Джулиано и Лукреция крепко держали под руки Пьеро де Медичи. Джулиано вначале усадил за стол мать, а потом они вместе с Лоренцо помогли отцу занять место во главе стола. Опускаясь на сиденье, правитель Флоренции сильно поморщился от боли в коленях. Справа от него сел младший сын, слева — супруга, Лоренцо с женой разместились следом за Джулиано, а я — напротив них, сбоку от Лукреции. По другую руку от меня сидел Сандро Боттичелли, еще один стул рядом с Клариче оставался пустым. Никто и словом не обмолвился, для кого он предназначен.

— Мой новый друг Катон Катталивони, — с радостным подъемом объявил Лоренцо и поочередно представил меня своим матери, отцу, брату и жене.

— Лукреция, прошу, прочти благословение нашей трапезе, — хриплым страдальческим голосом обратился Пьеро к супруге.

Мы все прикрыли глаза для молитвы. Приятный мелодичный голос Лукреции раздавался рядом со мной, и меня вдруг пронзила необъяснимая тоска, доходящая до физического страдания, по моей милой матушке, которую я даже не успела узнать.

По окончании молитвы слуги подали на деревянных подносах дымящийся телячий филей, приправленный кисловатыми апельсинами, и равиоли в пахучем шафранном бульоне. За ними последовали не менее аппетитная курятина, сдобренная фенхелем, и омлет с грибами, благоухавший пряными травами: мятой, петрушкой и майораном. «Настоящее пиршество», — подумала я и вдруг сообразила, что пищу я ем самую обычную и что Магдалена сотни раз готовила такую для нас с папенькой.

Неожиданно за столом прозвучало мое имя: Лоренцо рассказывал обо мне своим родителям.

— Помните, на третий день свадебного торжества Верроккьо вместе с учениками соорудил изумительное механическое солнце и светила?

Лукреция кивнула.

— Его придумал племянник Катона Леонардо да Винчи. А сам Катон недавно открыл на улице Риккарди замечательную аптеку.

— Вообще-то это аптека моего покровителя, — мягко возразила я. — Он скоро сюда прибудет.

— Катон, не скромничай! Ты вылизал вашу лавку до блеска и сделал из нее сущую прелесть!

— Чья бы ни была аптека, мы очень рады видеть вас, Катон, за нашим столом, — произнесла Лукреция с теплой радушной улыбкой.

Я заметила, что два передних верхних зуба у нее немножко перекрещивались, но это только усиливало ее очарование.

— Ах, как мне тогда понравились солнце и звездочки! — с неожиданным для нее ребяческим восторгом воскликнула Клариче и обратилась ко мне через стол:

— Мы задали целых три пира — один пышнее другого. По случаю нашей свадьбы мужнина родня устроила на улице Ларга огромный танцевальный зал, и каждый день на столы подавали по пятьдесят разных яств. На праздничной золотой посуде! — нарочито громко добавила она.

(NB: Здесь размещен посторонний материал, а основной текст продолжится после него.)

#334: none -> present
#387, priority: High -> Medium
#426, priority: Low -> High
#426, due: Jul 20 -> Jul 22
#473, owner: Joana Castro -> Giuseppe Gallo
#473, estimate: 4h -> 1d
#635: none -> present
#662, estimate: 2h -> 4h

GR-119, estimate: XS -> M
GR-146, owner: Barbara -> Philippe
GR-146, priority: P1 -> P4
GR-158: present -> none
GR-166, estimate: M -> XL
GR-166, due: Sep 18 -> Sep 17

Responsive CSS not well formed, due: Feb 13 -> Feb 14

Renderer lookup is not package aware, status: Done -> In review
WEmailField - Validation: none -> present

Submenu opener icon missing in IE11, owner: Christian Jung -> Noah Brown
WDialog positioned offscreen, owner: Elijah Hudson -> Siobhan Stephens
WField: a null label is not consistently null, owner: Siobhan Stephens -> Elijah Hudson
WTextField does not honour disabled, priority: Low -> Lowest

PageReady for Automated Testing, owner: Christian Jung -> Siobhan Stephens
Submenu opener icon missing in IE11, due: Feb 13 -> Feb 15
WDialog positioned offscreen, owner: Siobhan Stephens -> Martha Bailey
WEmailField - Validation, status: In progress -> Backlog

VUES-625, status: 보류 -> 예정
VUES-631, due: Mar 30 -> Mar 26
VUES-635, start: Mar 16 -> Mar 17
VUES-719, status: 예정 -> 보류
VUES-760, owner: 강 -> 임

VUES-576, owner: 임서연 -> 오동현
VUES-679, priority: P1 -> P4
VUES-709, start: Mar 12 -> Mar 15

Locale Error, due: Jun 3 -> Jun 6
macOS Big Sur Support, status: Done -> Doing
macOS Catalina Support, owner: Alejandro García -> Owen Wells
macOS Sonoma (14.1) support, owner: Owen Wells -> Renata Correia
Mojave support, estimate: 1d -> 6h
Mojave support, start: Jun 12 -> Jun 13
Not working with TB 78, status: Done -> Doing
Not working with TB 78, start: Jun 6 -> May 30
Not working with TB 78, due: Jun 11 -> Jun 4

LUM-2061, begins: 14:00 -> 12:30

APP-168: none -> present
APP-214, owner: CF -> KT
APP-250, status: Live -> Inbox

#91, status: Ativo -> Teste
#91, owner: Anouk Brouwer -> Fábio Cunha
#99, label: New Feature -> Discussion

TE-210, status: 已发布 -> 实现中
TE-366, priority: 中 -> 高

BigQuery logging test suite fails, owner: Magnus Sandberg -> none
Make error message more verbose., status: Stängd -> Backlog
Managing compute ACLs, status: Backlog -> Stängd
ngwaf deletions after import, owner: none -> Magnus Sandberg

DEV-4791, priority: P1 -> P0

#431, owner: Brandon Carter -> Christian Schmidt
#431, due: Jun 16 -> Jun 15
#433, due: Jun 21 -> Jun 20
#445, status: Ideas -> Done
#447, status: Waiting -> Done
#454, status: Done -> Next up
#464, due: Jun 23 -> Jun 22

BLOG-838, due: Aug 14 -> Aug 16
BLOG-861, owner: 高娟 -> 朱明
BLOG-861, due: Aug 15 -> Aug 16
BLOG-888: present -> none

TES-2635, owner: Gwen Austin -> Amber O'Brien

— Клариче считает нелепым есть за семейным столом незатейливые кушанья из глиняных тарелок, — пояснил Лоренцо с едва заметной снисходительной улыбкой. — Надо сказать, ее матушка, когда впервые гостила у нас, даже сочла это за оскорбление.

— Но, супруг мой, это и вправду странно! По крайней мере, мне было страшно неловко за вас, когда вы, вместо того чтобы сидеть с гостями на свадебном пиру, вдруг встали и начали им прислуживать!

— Никакой неловкости для тебя, Клариче, здесь быть не может, — заметила ей Лукреция. — У Лоренцо отменное чутье, что пристойно и что надлежит делать в том или ином случае. Оно проявилось у него с ранней юности. Как ты считаешь, счел бы уместным отец послать его в шестнадцатилетнем возрасте с поручением к новому Папе Римскому, если бы он…

— Мне тогда уже исполнилось семнадцать, мамочка.

— Шестнадцать тебе было, когда ты выехал в Милан, чтобы замещать на бракосочетании сына герцога Сфорца, — настояла на своем Лукреция, — и по пути проверил наши банковские филиалы в Болонье, Венеции и Ферраре. Но ты совершенно прав, дорогой, — улыбнулась она Лоренцо, — когда отец отправил тебя в Рим, чтобы ты добился от Папы концессии для нашей семьи на разработку квасцовых рудников, тебе уже исполнилось семнадцать.